Learning What Ducks Do When They’re Bored Has Ruined My Day

Think ducks are just adorable? You won't after reading this.

Aren’t ducks just so cute? Gently floating on lakes and ponds on sunny spring days while passersby feed them bits of bread and vegetables? Making sweet honking sounds as the breeze goes through their delicate feathers?

Well, listen up because I’m about to ruin your day. I’m sorry but if I had to know this, you did too.

Some ducks, when they get bored take the Hannibal Lecter approach to life and uh, turn to cannibalism.

Yes, really, ducks are cannibals

According to the New South Wales Department of Primary Industries: “Although cannibalism can begin in ducks of any age, ducklings over 4 weeks old are more prone to develop this vice.

“The underlying reasons for birds turning to cannibalism are not known, but it is associated with boredom ”

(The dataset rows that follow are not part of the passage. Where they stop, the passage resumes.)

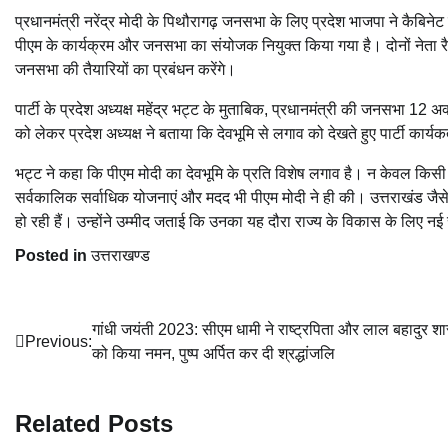
प्रधानमंत्री नरेंद्र मोदी के पिथौरागढ़ जनसभा के लिए प्रदेश भाजपा ने कैबिनेट म
पीएम के कार्यक्रम और जनसभा का संयोजक नियुक्त किया गया है। दोनों नेता रैली मे
जनसभा की तैयारियों का प्रबंधन करेंगे।
पार्टी के प्रदेश अध्यक्ष महेंद्र भट्ट के मुताबिक, प्रधानमंत्री की जनसभा 12 अक
को लेकर प्रदेश अध्यक्ष ने बताया कि देवभूमि से लगाव को देखते हुए पार्टी कार्य
भट्ट ने कहा कि पीएम मोदी का देवभूमि के प्रति विशेष लगाव है। न केवल किस
सर्वकालिक सर्वाधिक योजनाएं और मदद भी पीएम मोदी ने ही की। उत्तराखंड जैसे
हो रही हैं। उन्होंने उम्मीद जताई कि उनका यह दौरा राज्य के विकास के लिए नई
Posted in
उत्तराखण्ड
Post
गांधी जयंती 2023: सीएम धामी ने राष्ट्रपिता और लाल बहादुर शास
Previous:
को किया नमन, पुष्प अर्पित कर दी श्रद्धांजलि
navigation
Related Posts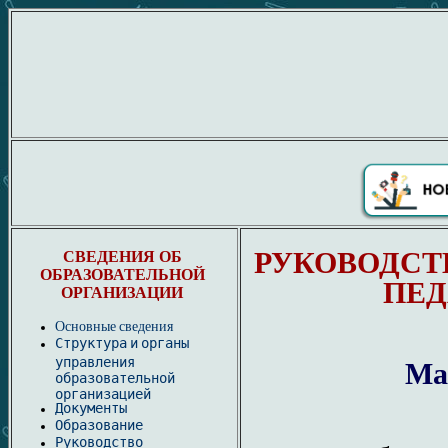
РУКОВОДСТ
СВЕДЕНИЯ ОБ
ОБРАЗОВАТЕЛЬНОЙ
ПЕД
ОРГАНИЗАЦИИ
Основные сведения
Структура и органы
управления
Ма
образовательной
организацией
Документы
Образование
Руководство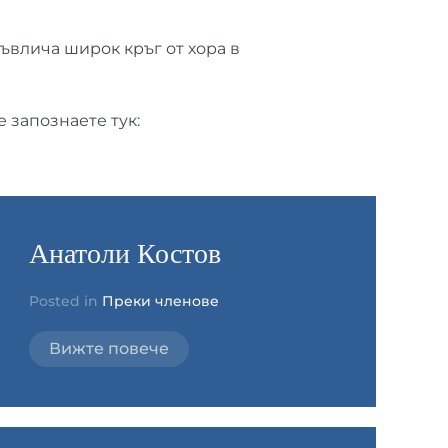
ъвлича широк кръг от хора в
 запознаете тук:
Анатоли Костов
Posted in
Преки членове
Вижте повече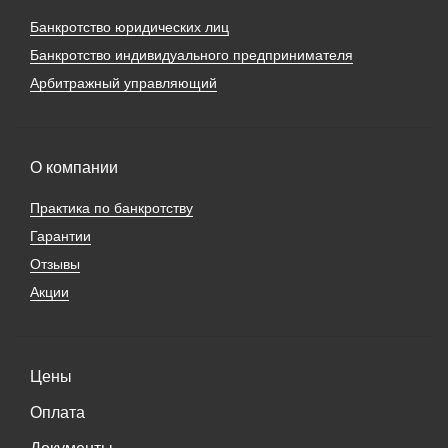
Банкротство юридических лиц
Банкротство индивидуального предпринимателя
Арбитражный управляющий
О компании
Практика по банкротству
Гарантии
Отзывы
Акции
Цены
Оплата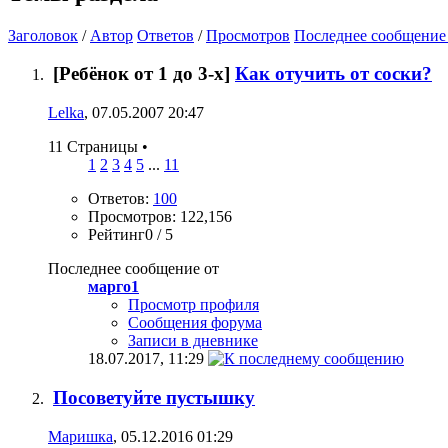
Заголовок
/
Автор
Ответов
/
Просмотров
Последнее сообщение
[Ребёнок от 1 до 3-х]
Как отучить от соски?
Lelka
, 07.05.2007 20:47
11 Страницы
•
1
2
3
4
5
...
11
Ответов:
100
Просмотров: 122,156
Рейтинг0 / 5
Последнее сообщение от
марго1
Просмотр профиля
Сообщения форума
Записи в дневнике
18.07.2017,
11:29
Посоветуйте пустышку
Маришка
, 05.12.2016 01:29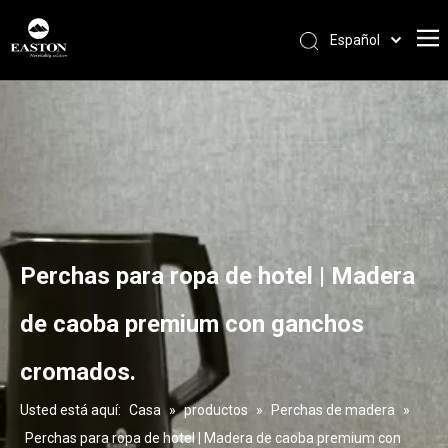
Español
Português
Pусский
Français
العربية
English
Perchas para ropa de hotel | Madera
de caoba premium con ganchos
cromados.
Usted está aquí:
Casa
»
productos
»
Perchas de madera
»
Perchas para ropa de hotel | Madera de caoba premium con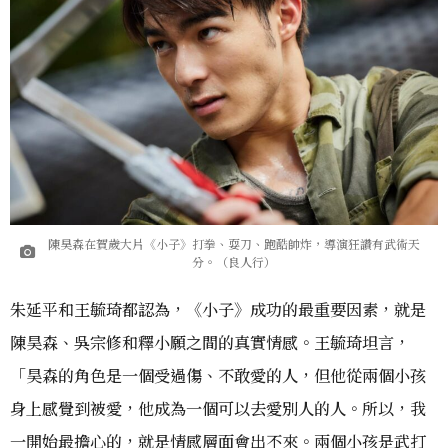
陳昊森在賀歲大片《小子》打拳、耍刀、跑酷帥炸，導演狂讚有武術天
分。（良人行）
朱延平和王毓琦都認為，《小子》成功的最重要因素，就是
陳昊森、吳宗修和釋小願之間的真實情感。王毓琦坦言，
「昊森的角色是一個受過傷、不敢愛的人，但他從兩個小孩
身上感覺到被愛，他成為一個可以去愛別人的人。所以，我
一開始最擔心的，就是情感層面會出不來。兩個小孩是武打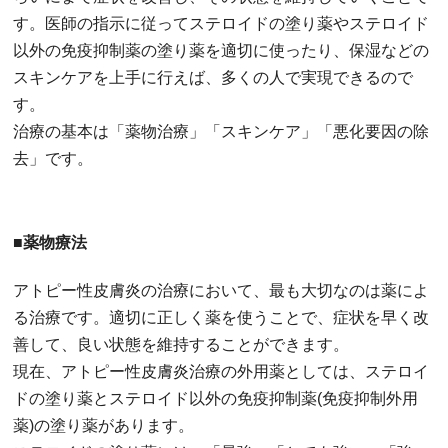
す。医師の指示に従ってステロイドの塗り薬やステロイド
以外の免疫抑制薬の塗り薬を適切に使ったり、保湿などの
スキンケアを上手に行えば、多くの人で実現できるので
す。
治療の基本は「薬物治療」「スキンケア」「悪化要因の除
去」です。
■薬物療法
アトピー性皮膚炎の治療において、最も大切なのは薬によ
る治療です。適切に正しく薬を使うことで、症状を早く改
善して、良い状態を維持することができます。
現在、アトピー性皮膚炎治療の外用薬としては、ステロイ
ドの塗り薬とステロイド以外の免疫抑制薬(免疫抑制外用
薬)の塗り薬があります。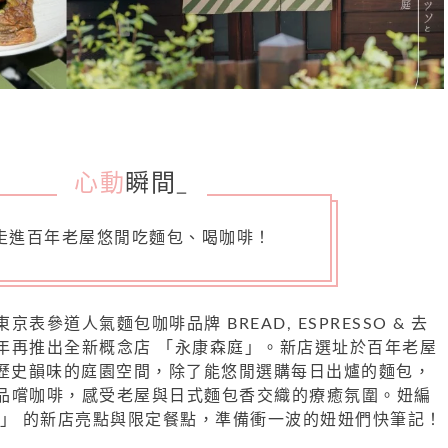
心動
瞬間
_
走進百年老屋悠閒吃麵包、喝咖啡！
表參道人氣麵包咖啡品牌 BREAD, ESPRESSO & 去
年再推出全新概念店 「永康森庭」。新店選址於百年老屋
滿歷史韻味的庭園空間，除了能悠閒選購每日出爐的麵包，
品嚐咖啡，感受老屋與日式麵包香交織的療癒氛圍。妞編
庭」 的新店亮點與限定餐點，準備衝一波的妞妞們快筆記！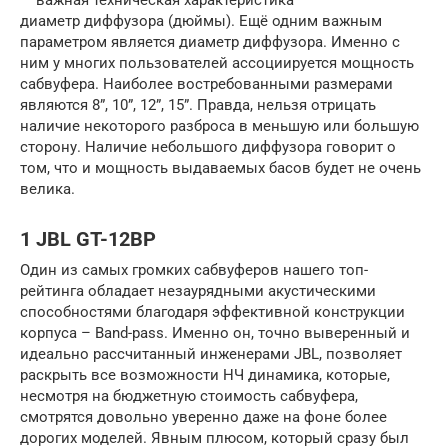
— важная техническая характеристика
диаметр диффузора (дюймы). Ещё одним важным
параметром является диаметр диффузора. Именно с
ним у многих пользователей ассоциируется мощность
сабвуфера. Наиболее востребованными размерами
являются 8”, 10”, 12”, 15”. Правда, нельзя отрицать
наличие некоторого разброса в меньшую или большую
сторону. Наличие небольшого диффузора говорит о
том, что и мощность выдаваемых басов будет не очень
велика.
1 JBL GT-12BP
Один из самых громких сабвуферов нашего топ-
рейтинга обладает незаурядными акустическими
способностями благодаря эффективной конструкции
корпуса – Band-pass. Именно он, точно выверенный и
идеально рассчитанный инженерами JBL, позволяет
раскрыть все возможности НЧ динамика, которые,
несмотря на бюджетную стоимость сабвуфера,
смотрятся довольно уверенно даже на фоне более
дорогих моделей. Явным плюсом, который сразу был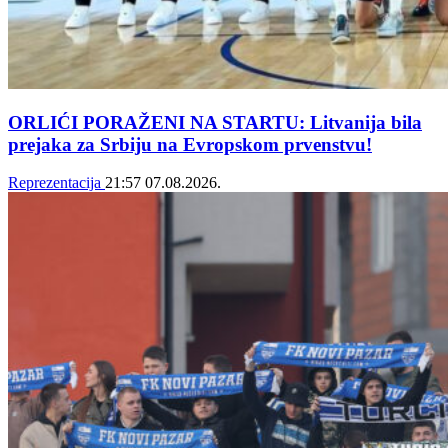
ORLIĆI PORAŽENI NA STARTU: Litvanija bila
prejaka za Srbiju na Evropskom prvenstvu!
Reprezentacija
21:57
07.08.2026.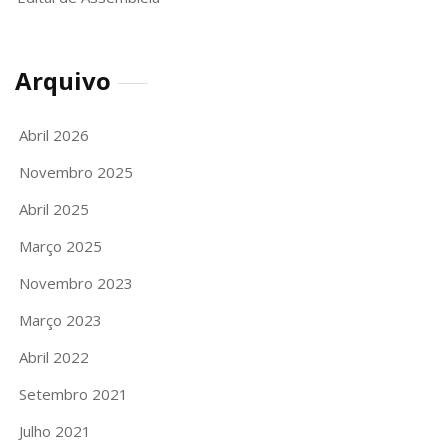
Arquivo
Abril 2026
Novembro 2025
Abril 2025
Março 2025
Novembro 2023
Março 2023
Abril 2022
Setembro 2021
Julho 2021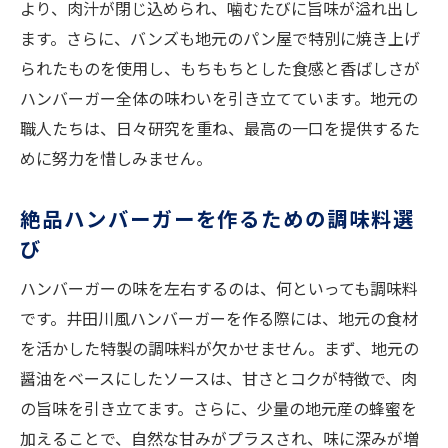
より、肉汁が閉じ込められ、噛むたびに旨味が溢れ出し
ます。さらに、バンズも地元のパン屋で特別に焼き上げ
られたものを使用し、もちもちとした食感と香ばしさが
ハンバーガー全体の味わいを引き立てています。地元の
職人たちは、日々研究を重ね、最高の一口を提供するた
めに努力を惜しみません。
絶品ハンバーガーを作るための調味料選
び
ハンバーガーの味を左右するのは、何といっても調味料
です。井田川風ハンバーガーを作る際には、地元の食材
を活かした特製の調味料が欠かせません。まず、地元の
醤油をベースにしたソースは、甘さとコクが特徴で、肉
の旨味を引き立てます。さらに、少量の地元産の蜂蜜を
加えることで、自然な甘みがプラスされ、味に深みが増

In fact, Ross Pomeroy, a writer at RealClearScience, described his experience of witnessing this horror show.

He was working as an assistant zookeeper at Sibley Park Zoo when it happened. He said: “A scene of turmoil lay before my eyes. The expecting male and female Mallards were quacking and flapping after a large white Muscovy that had something white and round in his mouth.

“It was one of their eggs. Throwing it down, the male Muscovy cracked the egg open and bit down on the fully formed chick within. With a snapping upturn of his head, he then swallowed the duckling whole.”

According to the University of Nebraska-Lincoln, when this happens with confined ducks, it can lead to an outbreak of cannibalistic behaviours within the flock.


Why are ducks cannibals?

While this is something that comes as a result of ducks being bored, there are often other factors at play. The University of Nebraska-Lincoln said other contributors are:

  • Insufficient access to resources, including feed, water, perch or nesting space
  • Strain differences in propensity to feather peck and display cannibalism.
  • Dietary absences or deficiencies (example: salt deficiency)
  • Bright lighting
  • Injured birds left in the flock
  • Large group size
  • Keeping different ages or colours together
  • Injuries that bleed as a result of protruding cage or pen wires, enclosures in poor repair or from fighting among newly mixed birds
  • Diseased or birds with low body weight
  • Photostimulation programs designed to produce early onset of lay
  • Barren environments that restrict or limit behaviour, especially normal nesting and foraging behaviour
  • Changing the diet to a less-preferred food

I’ll never look at them the same again.